Créer une dynamique gagnante
Le Québec a beaucoup changé en 30 ans. La province a un taux de chômage de 5,7%, l’un des plus bas du Canada. Elle aurait les moyens d’être indépendante, mais il faut imaginer les conséquences dans l’acceptation ou non du résultat du vote par le reste du pays. Il existe une véritable défiance pour ne pas dire une vraie haine des fédéralistes envers les souverainistes québécois. «Les péquistes, c’est la gangrène dans le système», avait déclaré l’ancien Premier ministre Jean Chrétien lors du premier référendum de 1980. Il avait évoqué l’envoi de l’armée en 1995 en cas d’indépendance.

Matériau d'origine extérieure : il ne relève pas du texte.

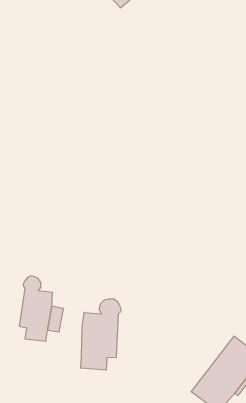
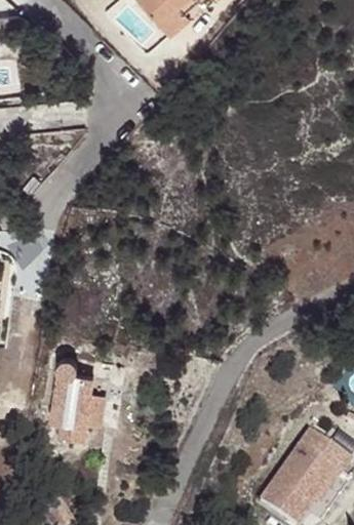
building: [81,299,121,370] -> none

Le Parti québécois tente de créer une dynamique gagnante. Si le référendum avait lieu aujourd’hui, environ 41% des Québécois voteraient pour l’indépendance. Le parti souverainiste devra donc susciter l’adhésion de son peuple comme lors du dernier référendum. A la fin août 1995, après des mois à stagner autour de 42%, le camp du «oui» s’imaginait largement perdant. «J’ai l’impression qu’on fera 45%», dit alors Jacques Parizeau, résigné. Les indépendantistes réussirent à convaincre les foules dans les dernières semaines. La souveraineté ne fut perdue que par 0,4% des suffrages et, dit-on, à cause des électeurs de la ville de Québec. Ceux-ci, furieux que le Premier ministre Jacques Parizeau n’injecte pas des millions de dollars pour conserver à Québec l’équipe de hockey locale, les Nordiques, ne votèrent qu’à 54% pour l’indépendance, soit 6% de moins que les autres francophones. Un match de hockey fit peut-être il y a 30 ans la différence dans l’indépendance du Québec. Qu’en sera-t-il si une autre consultation a lieu après les élections de 2026?